Gaflet içinde Allah’ın rızasından yüz çevirerek, zenginlik, makam ya da şöhretin mutluluk ve huzur getireceğini düşünenler, bu tür sohbetlerin yapıldığı, aslında son derece sıkıntı verici olan ortamlardan da büyük bir nefsani zevk alırlar. Kendini övme, başkalarını eleştirme gibi konular üzerinde konuşur, boş ve faydasız konuşmaların yer aldığı televizyon programlarını saatlerce izlerler. Hiçbir sonuca varılamayan, hiçbir fayda sağlamayan bu sohbetleri büyük bir zevkle dinlerken, Kuran’ı dinlemekten hoşlanmaz hatta dinlemeye katlanamazlar. Gaflet içindeki bu insanların durumu bir ayette şöyle haber verilmektedir:
Ki onlar, Beni zikretme (konusun)da gözleri bir perde içindeydi. (Kuran’ı) dinlemeye katlanamazlardı. (Kehf Suresi, 101)
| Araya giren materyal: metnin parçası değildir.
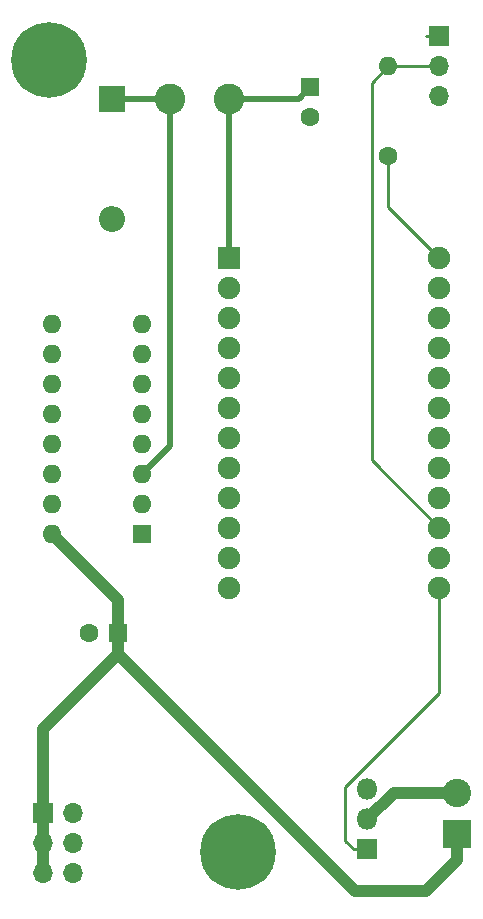
<source format=gbr>
G04 #@! TF.FileFunction,Copper,L1,Top,Signal*
%FSLAX46Y46*%
G04 Gerber Fmt 4.6, Leading zero omitted, Abs format (unit mm)*
G04 Created by KiCad (PCBNEW 4.0.7) date 11/12/17 23:12:21*
%MOMM*%
%LPD*%
G01*
G04 APERTURE LIST*
%ADD10C,0.100000*%
%ADD11R,1.900000X1.900000*%
%ADD12C,1.900000*%
%ADD13R,1.600000X1.600000*%
%ADD14C,1.600000*%
%ADD15R,2.200000X2.200000*%
%ADD16O,2.200000X2.200000*%
%ADD17R,1.700000X1.700000*%
%ADD18O,1.700000X1.700000*%
%ADD19C,2.400000*%
%ADD20R,2.400000X2.400000*%
%ADD21C,2.600000*%
%ADD22O,1.600000X1.600000*%
%ADD23C,6.400000*%
%ADD24R,1.800000X1.800000*%
%ADD25O,1.800000X1.800000*%
%ADD26C,0.500000*%
%ADD27C,0.250000*%
%ADD28C,1.000000*%
G04 APERTURE END LIST*
D10*
D11*
X162308540Y-69861720D03*
D12*
X162308540Y-72401720D03*
X162308540Y-74941720D03*
X162308540Y-77481720D03*
X162308540Y-80021720D03*
X162308540Y-82561720D03*
X162308540Y-85101720D03*
X162308540Y-87641720D03*
X162308540Y-90181720D03*
X162308540Y-92721720D03*
X162308540Y-95261720D03*
X162308540Y-97801720D03*
X180088540Y-69861720D03*
X180088540Y-72401720D03*
X180088540Y-74941720D03*
X180088540Y-77481720D03*
X180088540Y-80021720D03*
X180088540Y-82561720D03*
X180088540Y-85101720D03*
X180088540Y-87641720D03*
X180088540Y-90181720D03*
X180088540Y-92721720D03*
X180088540Y-95261720D03*
X180088540Y-97801720D03*
D13*
X169164000Y-55412000D03*
D14*
X169164000Y-57912000D03*
D13*
X152908000Y-101600000D03*
D14*
X150408000Y-101600000D03*
D15*
X152400000Y-56388000D03*
D16*
X152400000Y-66548000D03*
D17*
X180086000Y-51054000D03*
D18*
X180086000Y-53594000D03*
X180086000Y-56134000D03*
D17*
X146558000Y-116840000D03*
D18*
X149098000Y-116840000D03*
X146558000Y-119380000D03*
X149098000Y-119380000D03*
X146558000Y-121920000D03*
X149098000Y-121920000D03*
D19*
X181610000Y-115118000D03*
D20*
X181610000Y-118618000D03*
D21*
X162306000Y-56388000D03*
X157306000Y-56388000D03*
D14*
X175768000Y-61214000D03*
D22*
X175768000Y-53594000D03*
D13*
X154940000Y-93218000D03*
D22*
X147320000Y-75438000D03*
X154940000Y-90678000D03*
X147320000Y-77978000D03*
X154940000Y-88138000D03*
X147320000Y-80518000D03*
X154940000Y-85598000D03*
X147320000Y-83058000D03*
X154940000Y-83058000D03*
X147320000Y-85598000D03*
X154940000Y-80518000D03*
X147320000Y-88138000D03*
X154940000Y-77978000D03*
X147320000Y-90678000D03*
X154940000Y-75438000D03*
X147320000Y-93218000D03*
D23*
X147066000Y-53086000D03*
X163068000Y-120142000D03*
D24*
X173990000Y-119888000D03*
D25*
X173990000Y-117348000D03*
X173990000Y-114808000D03*
D26*
X162306000Y-56388000D02*
X168188000Y-56388000D01*
X168188000Y-56388000D02*
X169164000Y-55412000D01*
X162306000Y-56388000D02*
X162306000Y-69859180D01*
X162306000Y-69859180D02*
X162308540Y-69861720D01*
D27*
X162308540Y-56390540D02*
X162306000Y-56388000D01*
D28*
X152908000Y-101600000D02*
X152908000Y-98806000D01*
X152908000Y-98806000D02*
X147320000Y-93218000D01*
X146558000Y-116840000D02*
X146558000Y-109750000D01*
X146558000Y-109750000D02*
X152908000Y-103400000D01*
X146558000Y-119380000D02*
X146558000Y-121920000D01*
X146558000Y-116840000D02*
X146558000Y-119380000D01*
X181610000Y-118618000D02*
X181610000Y-120818000D01*
X181610000Y-120818000D02*
X178957999Y-123470001D01*
X152908000Y-103400000D02*
X152908000Y-101600000D01*
X178957999Y-123470001D02*
X172978001Y-123470001D01*
X172978001Y-123470001D02*
X152908000Y-103400000D01*
D26*
X157306000Y-56388000D02*
X157306000Y-85772000D01*
X157306000Y-85772000D02*
X154940000Y-88138000D01*
X152400000Y-56388000D02*
X157306000Y-56388000D01*
D27*
X175768000Y-61214000D02*
X175768000Y-65541180D01*
X175768000Y-65541180D02*
X180088540Y-69861720D01*
X180086000Y-51054000D02*
X178986000Y-51054000D01*
X175768000Y-53594000D02*
X174361212Y-55000788D01*
X174361212Y-55000788D02*
X174361212Y-86994392D01*
X174361212Y-86994392D02*
X180088540Y-92721720D01*
X175768000Y-53594000D02*
X176899370Y-53594000D01*
X176899370Y-53594000D02*
X180086000Y-53594000D01*
D28*
X181610000Y-115118000D02*
X176220000Y-115118000D01*
X176220000Y-115118000D02*
X173990000Y-117348000D01*
X181610000Y-115118000D02*
X179014000Y-115118000D01*
D27*
X173990000Y-119888000D02*
X172840000Y-119888000D01*
X172840000Y-119888000D02*
X172136654Y-119184654D01*
X172136654Y-119184654D02*
X172136654Y-114629346D01*
X172136654Y-114629346D02*
X180088540Y-106677460D01*
X180088540Y-106677460D02*
X180088540Y-97801720D01*
M02*

</source>
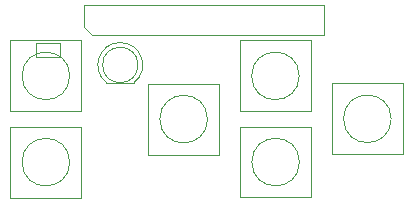
<source format=gbr>
G04 #@! TF.GenerationSoftware,KiCad,Pcbnew,(5.1.7)-1*
G04 #@! TF.CreationDate,2023-01-25T18:29:27-07:00*
G04 #@! TF.ProjectId,Buttons,42757474-6f6e-4732-9e6b-696361645f70,rev?*
G04 #@! TF.SameCoordinates,PX7b89fa0PY567a2f0*
G04 #@! TF.FileFunction,Other,Fab,Top*
%FSLAX46Y46*%
G04 Gerber Fmt 4.6, Leading zero omitted, Abs format (unit mm)*
G04 Created by KiCad (PCBNEW (5.1.7)-1) date 2023-01-25 18:29:27*
%MOMM*%
%LPD*%
G01*
G04 APERTURE LIST*
%ADD10C,0.100000*%
G04 APERTURE END LIST*
D10*
X9398000Y15875000D02*
X9398000Y17780000D01*
X9398000Y17780000D02*
X29718000Y17780000D01*
X29718000Y17780000D02*
X29718000Y15240000D01*
X29718000Y15240000D02*
X10033000Y15240000D01*
X10033000Y15240000D02*
X9398000Y15875000D01*
X8163564Y11775000D02*
G75*
G03*
X8163564Y11775000I-2015564J0D01*
G01*
X3148000Y14775000D02*
X6148000Y14775000D01*
X3148000Y8775000D02*
X3148000Y14775000D01*
X9148000Y8775000D02*
X3148000Y8775000D01*
X9148000Y14775000D02*
X9148000Y8775000D01*
X6148000Y14775000D02*
X9148000Y14775000D01*
X6148000Y1472500D02*
X3148000Y1472500D01*
X3148000Y1472500D02*
X3148000Y7472500D01*
X3148000Y7472500D02*
X9148000Y7472500D01*
X9148000Y7472500D02*
X9148000Y1472500D01*
X9148000Y1472500D02*
X6148000Y1472500D01*
X8163564Y4472500D02*
G75*
G03*
X8163564Y4472500I-2015564J0D01*
G01*
X27594564Y11775000D02*
G75*
G03*
X27594564Y11775000I-2015564J0D01*
G01*
X28579000Y8775000D02*
X25579000Y8775000D01*
X28579000Y14775000D02*
X28579000Y8775000D01*
X22579000Y14775000D02*
X28579000Y14775000D01*
X22579000Y8775000D02*
X22579000Y14775000D01*
X25579000Y8775000D02*
X22579000Y8775000D01*
X20816000Y8116500D02*
X20816000Y5116500D01*
X20816000Y5116500D02*
X14816000Y5116500D01*
X14816000Y5116500D02*
X14816000Y11116500D01*
X14816000Y11116500D02*
X20816000Y11116500D01*
X20816000Y11116500D02*
X20816000Y8116500D01*
X19831564Y8116500D02*
G75*
G03*
X19831564Y8116500I-2015564J0D01*
G01*
X25602000Y7481000D02*
X28602000Y7481000D01*
X28602000Y7481000D02*
X28602000Y1481000D01*
X28602000Y1481000D02*
X22602000Y1481000D01*
X22602000Y1481000D02*
X22602000Y7481000D01*
X22602000Y7481000D02*
X25602000Y7481000D01*
X27617564Y4481000D02*
G75*
G03*
X27617564Y4481000I-2015564J0D01*
G01*
X35380564Y8139500D02*
G75*
G03*
X35380564Y8139500I-2015564J0D01*
G01*
X30365000Y5139500D02*
X30365000Y8139500D01*
X36365000Y5139500D02*
X30365000Y5139500D01*
X36365000Y11139500D02*
X36365000Y5139500D01*
X30365000Y11139500D02*
X36365000Y11139500D01*
X30365000Y8139500D02*
X30365000Y11139500D01*
X13946000Y12700000D02*
G75*
G03*
X13946000Y12700000I-1500000J0D01*
G01*
X11279810Y11200000D02*
X13612190Y11200000D01*
X13611476Y11199445D02*
G75*
G03*
X11279810Y11200000I-1165476J1500555D01*
G01*
X5350000Y13345000D02*
X5350000Y14595000D01*
X5350000Y14595000D02*
X7350000Y14595000D01*
X7350000Y14595000D02*
X7350000Y13345000D01*
X7350000Y13345000D02*
X5350000Y13345000D01*
M02*

</source>
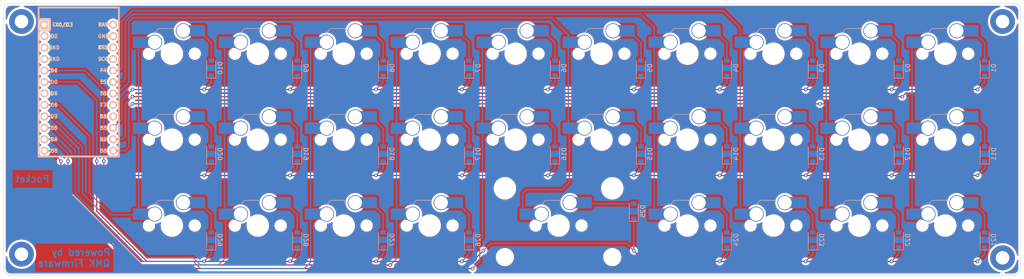
<source format=kicad_pcb>
(kicad_pcb (version 20211014) (generator pcbnew)

  (general
    (thickness 1.6)
  )

  (paper "A4")
  (layers
    (0 "F.Cu" signal)
    (31 "B.Cu" signal)
    (32 "B.Adhes" user "B.Adhesive")
    (33 "F.Adhes" user "F.Adhesive")
    (34 "B.Paste" user)
    (35 "F.Paste" user)
    (36 "B.SilkS" user "B.Silkscreen")
    (37 "F.SilkS" user "F.Silkscreen")
    (38 "B.Mask" user)
    (39 "F.Mask" user)
    (40 "Dwgs.User" user "User.Drawings")
    (41 "Cmts.User" user "User.Comments")
    (42 "Eco1.User" user "User.Eco1")
    (43 "Eco2.User" user "User.Eco2")
    (44 "Edge.Cuts" user)
    (45 "Margin" user)
    (46 "B.CrtYd" user "B.Courtyard")
    (47 "F.CrtYd" user "F.Courtyard")
    (48 "B.Fab" user)
    (49 "F.Fab" user)
    (50 "User.1" user)
    (51 "User.2" user)
    (52 "User.3" user)
    (53 "User.4" user)
    (54 "User.5" user)
    (55 "User.6" user)
    (56 "User.7" user)
    (57 "User.8" user)
    (58 "User.9" user)
  )

  (setup
    (pad_to_mask_clearance 0)
    (pcbplotparams
      (layerselection 0x00010fc_ffffffff)
      (disableapertmacros false)
      (usegerberextensions false)
      (usegerberattributes true)
      (usegerberadvancedattributes true)
      (creategerberjobfile true)
      (svguseinch false)
      (svgprecision 6)
      (excludeedgelayer true)
      (plotframeref false)
      (viasonmask false)
      (mode 1)
      (useauxorigin false)
      (hpglpennumber 1)
      (hpglpenspeed 20)
      (hpglpendiameter 15.000000)
      (dxfpolygonmode true)
      (dxfimperialunits true)
      (dxfusepcbnewfont true)
      (psnegative false)
      (psa4output false)
      (plotreference true)
      (plotvalue true)
      (plotinvisibletext false)
      (sketchpadsonfab false)
      (subtractmaskfromsilk false)
      (outputformat 1)
      (mirror false)
      (drillshape 0)
      (scaleselection 1)
      (outputdirectory "C:/Users/Dzikri K/Documents/Code/PCB/pocket/Gerber/")
    )
  )

  (net 0 "")
  (net 1 "unconnected-(U1-Pad1)")
  (net 2 "unconnected-(U1-Pad2)")
  (net 3 "unconnected-(U1-Pad3)")
  (net 4 "unconnected-(U1-Pad4)")
  (net 5 "unconnected-(U1-Pad21)")
  (net 6 "unconnected-(U1-Pad22)")
  (net 7 "unconnected-(U1-Pad23)")
  (net 8 "unconnected-(U1-Pad24)")
  (net 9 "unconnected-(U1-Pad7)")
  (net 10 "unconnected-(U1-Pad16)")
  (net 11 "Net-(SW1-Pad2)")
  (net 12 "Net-(SW2-Pad2)")
  (net 13 "Net-(SW3-Pad2)")
  (net 14 "Net-(SW4-Pad2)")
  (net 15 "Net-(SW5-Pad2)")
  (net 16 "Net-(SW6-Pad2)")
  (net 17 "Net-(SW7-Pad2)")
  (net 18 "Net-(SW8-Pad2)")
  (net 19 "Net-(SW9-Pad2)")
  (net 20 "Net-(SW10-Pad2)")
  (net 21 "Net-(SW11-Pad2)")
  (net 22 "Net-(SW12-Pad2)")
  (net 23 "Net-(SW13-Pad2)")
  (net 24 "Net-(SW14-Pad2)")
  (net 25 "Net-(SW15-Pad2)")
  (net 26 "Net-(SW16-Pad2)")
  (net 27 "Net-(SW17-Pad2)")
  (net 28 "Net-(SW18-Pad2)")
  (net 29 "Net-(SW19-Pad2)")
  (net 30 "Net-(SW20-Pad2)")
  (net 31 "Net-(SW21-Pad2)")
  (net 32 "Net-(SW22-Pad2)")
  (net 33 "Net-(SW23-Pad2)")
  (net 34 "Net-(SW24-Pad2)")
  (net 35 "Net-(SW25-Pad2)")
  (net 36 "Net-(SW26-Pad2)")
  (net 37 "Net-(SW27-Pad2)")
  (net 38 "Net-(SW28-Pad2)")
  (net 39 "Net-(SW29-Pad2)")
  (net 40 "unconnected-(U1-Pad17)")
  (net 41 "B5")
  (net 42 "B4")
  (net 43 "E6")
  (net 44 "D7")
  (net 45 "C6")
  (net 46 "D1")
  (net 47 "D0")
  (net 48 "B3")
  (net 49 "B2")
  (net 50 "B6")
  (net 51 "F4")
  (net 52 "F5")
  (net 53 "F6")

  (footprint "keebio:ArduinoProMicro" (layer "F.Cu") (at 72.23125 72.6305 -90))

  (footprint "Diode_SMD:D_SOD-123" (layer "B.Cu") (at 254 87.3125 90))

  (footprint "marbastlib_mx:SW_MX_HS_S_1u" (layer "B.Cu") (at 92.86875 65.0875 180))

  (footprint "Diode_SMD:D_SOD-123" (layer "B.Cu") (at 196.85 87.3125 90))

  (footprint "marbastlib_mx:SW_MX_HS_S_1u" (layer "B.Cu") (at 264.31875 84.1375 180))

  (footprint "marbastlib_mx:SW_MX_HS_S_1u" (layer "B.Cu") (at 130.96875 103.1875 180))

  (footprint "Diode_SMD:D_SOD-123" (layer "B.Cu") (at 195.2625 100.0125 90))

  (footprint "marbastlib_mx:SW_MX_HS_S_1u" (layer "B.Cu") (at 92.86875 103.1875 180))

  (footprint "marbastlib_mx:SW_MX_HS_S_1u" (layer "B.Cu") (at 111.91875 65.0875 180))

  (footprint "marbastlib_mx:SW_MX_HS_S_1u" (layer "B.Cu") (at 150.01875 103.1875 180))

  (footprint "Diode_SMD:D_SOD-123" (layer "B.Cu") (at 101.6 68.2625 90))

  (footprint "marbastlib_mx:SW_MX_HS_S_1u" (layer "B.Cu") (at 169.06875 84.1375 180))

  (footprint "Diode_SMD:D_SOD-123" (layer "B.Cu") (at 273.05 68.2625 90))

  (footprint "marbastlib_mx:SW_MX_HS_S_1u" (layer "B.Cu") (at 130.96875 84.1375 180))

  (footprint "marbastlib_mx:SW_MX_HS_S_1u" (layer "B.Cu") (at 245.26875 84.1375 180))

  (footprint "marbastlib_mx:SW_MX_HS_S_1u" (layer "B.Cu") (at 111.91875 84.1375 180))

  (footprint "marbastlib_mx:SW_MX_HS_S_1u" (layer "B.Cu") (at 264.31875 103.1875 180))

  (footprint "Diode_SMD:D_SOD-123" (layer "B.Cu") (at 254 68.2625 90))

  (footprint "marbastlib_mx:SW_MX_HS_S_1u" (layer "B.Cu") (at 207.16875 65.0875 180))

  (footprint "Diode_SMD:D_SOD-123" (layer "B.Cu") (at 120.65 106.3625 90))

  (footprint "Diode_SMD:D_SOD-123" (layer "B.Cu") (at 158.75 87.3125 90))

  (footprint "marbastlib_mx:SW_MX_HS_S_1u" (layer "B.Cu") (at 245.26875 103.1875 180))

  (footprint "Diode_SMD:D_SOD-123" (layer "B.Cu") (at 120.65 87.3125 90))

  (footprint "Diode_SMD:D_SOD-123" (layer "B.Cu") (at 139.7 106.3625 90))

  (footprint "marbastlib_mx:SW_MX_HS_S_1u" (layer "B.Cu") (at 150.01875 65.0875 180))

  (footprint "marbastlib_mx:SW_MX_HS_S_1u" (layer "B.Cu") (at 188.11875 84.1375 180))

  (footprint "marbastlib_mx:SW_MX_HS_S_1u" (layer "B.Cu") (at 169.06875 65.0875 180))

  (footprint "Diode_SMD:D_SOD-123" (layer "B.Cu") (at 215.9 87.3125 90))

  (footprint "Diode_SMD:D_SOD-123" (layer "B.Cu") (at 101.6 106.3625 90))

  (footprint "Diode_SMD:D_SOD-123" (layer "B.Cu") (at 215.9 106.3625 90))

  (footprint "marbastlib_mx:SW_MX_HS_S_1u" (layer "B.Cu") (at 226.21875 84.1375 180))

  (footprint "Diode_SMD:D_SOD-123" (layer "B.Cu")
    (tedit 58645DC7) (tstamp 96b17158-c504-46f9-9c72-e2660d68184c)
    (at 139.7 68.2625 90)
    (descr "SOD-123")
    (tags "SOD-123")
    (property "Sheetfile" "pocket.kicad_sch")
    (property "Sheetname" "")
    (path "/f893e420-cfb3-4957-a261-01b55e5e9c5e")
    (attr smd)
    (fp_text reference "D8" (at 0 2 90) (layer "B.SilkS")
      (effects (font (size 1 1) (thickness 0.15)) (justify mirror))
      (tstamp c32e8797-202e-41d9-99ef-142976420e9d)
    )
    (fp_text value "1N4148W" (at 0 -2.1 90) (layer "B.Fab")
      (effects (font (size 1 1) (thickness 0.15)) (justify mirror))
      (tstamp 8f7544b6-0160-492a-ba04-b2704d51452f)
    )
    (fp_text user "${REFERENCE}" (at 0 2 90) (layer "B.Fab")
      (effects (font (size 1 1) (thickness 0.15)) (justify mir
... [1818939 chars truncated]
</source>
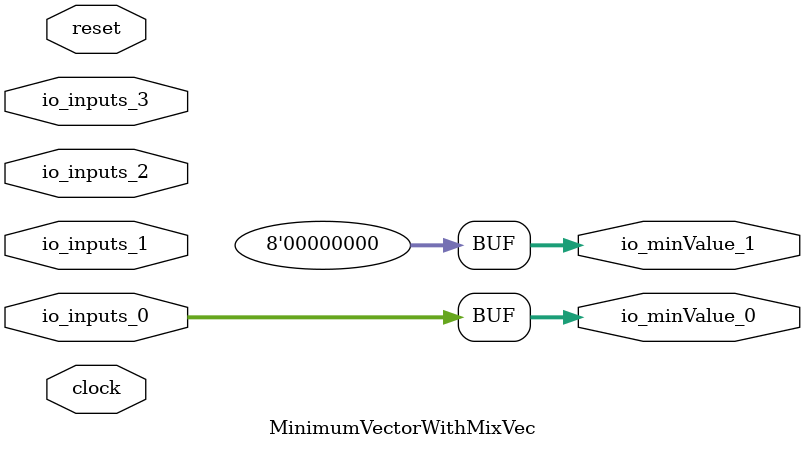
<source format=sv>
module MinimumVectorWithMixVec(
  input        clock,
               reset,
  input  [7:0] io_inputs_0,
               io_inputs_1,
               io_inputs_2,
               io_inputs_3,
  output [7:0] io_minValue_0,
               io_minValue_1
);

  assign io_minValue_0 = io_inputs_0;
  assign io_minValue_1 = 8'h0;
endmodule


</source>
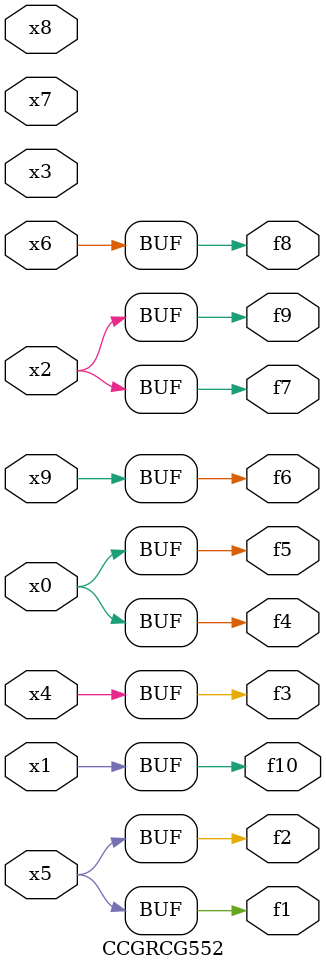
<source format=v>
module CCGRCG552(
	input x0, x1, x2, x3, x4, x5, x6, x7, x8, x9,
	output f1, f2, f3, f4, f5, f6, f7, f8, f9, f10
);
	assign f1 = x5;
	assign f2 = x5;
	assign f3 = x4;
	assign f4 = x0;
	assign f5 = x0;
	assign f6 = x9;
	assign f7 = x2;
	assign f8 = x6;
	assign f9 = x2;
	assign f10 = x1;
endmodule

</source>
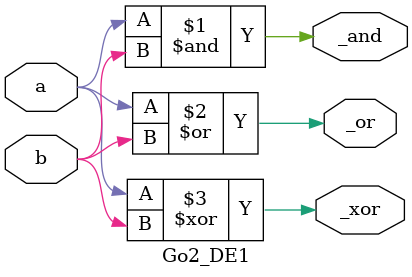
<source format=v>
module Go2_DE1(a,b,_and,_or,_xor);
	input a,b;
	output _and,_or,_xor;

	assign _and = a&b;
	assign _or = a|b;
	assign _xor = a^b;

endmodule
</source>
Oysa müminin kalbi dünya nimetlerine sahip olmaktan ya da bu konudaki boş sohbetlerden dolayı değil, ancak Allah’ı zikretmekten, Kuran okumaktan ve bulunduğu ortamda Allah’ın anılmasından huzur bulur. Çünkü Allah’ın, “Bunlar, iman edenler ve kalpleri Allah’ın zikriyle mutmain olanlardır. Haberiniz olsun; kalpler yalnızca Allah’ın zikriyle mutmain olur.” (Rad Suresi, 28) ayetinde bildirdiği gibi, kalpler sadece Allah anıldığında rahatlayarak huzur bulur.
“Dünyaya Geliş Amacını Unutan İnsan İçin Acı Dolu Bir Hayat Vardır”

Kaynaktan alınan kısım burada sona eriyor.